Given the complications confronting privacy regulation, and the limits of our knowledge regarding consumer preferences and business conduct in this area, the proper method of regulating privacy is, for now at least, the course that the Commission has historically taken, and which has, generally, yielded a stable, evenly administered regime: case-by-case examination of actual privacy harms and a minimalist approach to ex ante, proscriptive or prescriptive regulations, coupled with narrow legislation targeted at unambiguously problematic uses of personal information. Following this approach will allow authorities to balance flexibility and protection.
This approach to privacy protection matches the United States’ historic preference for light-touch regulation when dealing with highly dynamic markets. The Internet in the United States grew up around an ethos of “permissionless innovation” in which firms were free to experiment with business models and service offerings, and consumers were essentially free to interact with those services they found valuable relative to the costs, both in terms of money and, relevant here, in terms of personal data.
This environment has been and continues to be essentially based on “opt-out.” Many (if not most) services on the Internet are offered on the basis that user data can, within certain limits, be used by a firm to enhance its services and support its business model, thereby generating benefits to users.

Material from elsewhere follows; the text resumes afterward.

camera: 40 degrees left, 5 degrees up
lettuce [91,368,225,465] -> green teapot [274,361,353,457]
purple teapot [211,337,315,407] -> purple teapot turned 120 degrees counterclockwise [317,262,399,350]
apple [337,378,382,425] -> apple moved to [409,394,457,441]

To varying degrees (and with varying degrees of granularity), services offer consumers the opportunity to opt-out of this consent to the use of their data, although in some cases the only way effectively to opt-out is to refrain from using a service at all. Over time online services have generally increased the extent of user control over the use of user data, and the type of controls have evolved as both technology and consumer preferences have changed. This trend appears to mirror general consumer preferences with respect to privacy, and this evolution of business practice has concomitantly shaped user expectations regarding privacy online.
The Commission has generally evidenced admirable restraint and assessed the relevant trade-offs, recognizing that the authorized collection and use of consumer information by data companies confers enormous benefits, even as it entails some risks. Indeed, the overwhelming conclusion of decades of intense scrutiny is that the application of ex ante privacy principles across industries is a fraught exercise as each industry—indeed each firm within an industry—faces a different set of consumer expectations about its provision of innovative services and offering of privacy protections.
This background reality does not mean that privacy practices and their regulation should never be debated, nor that a more prescriptive regime should never be considered. But any such efforts must begin with the collective wisdom of the agencies, scholars, and policy makers that have been operating in this space for decades, and with a deep understanding of the business realities and consumer welfare effects involved.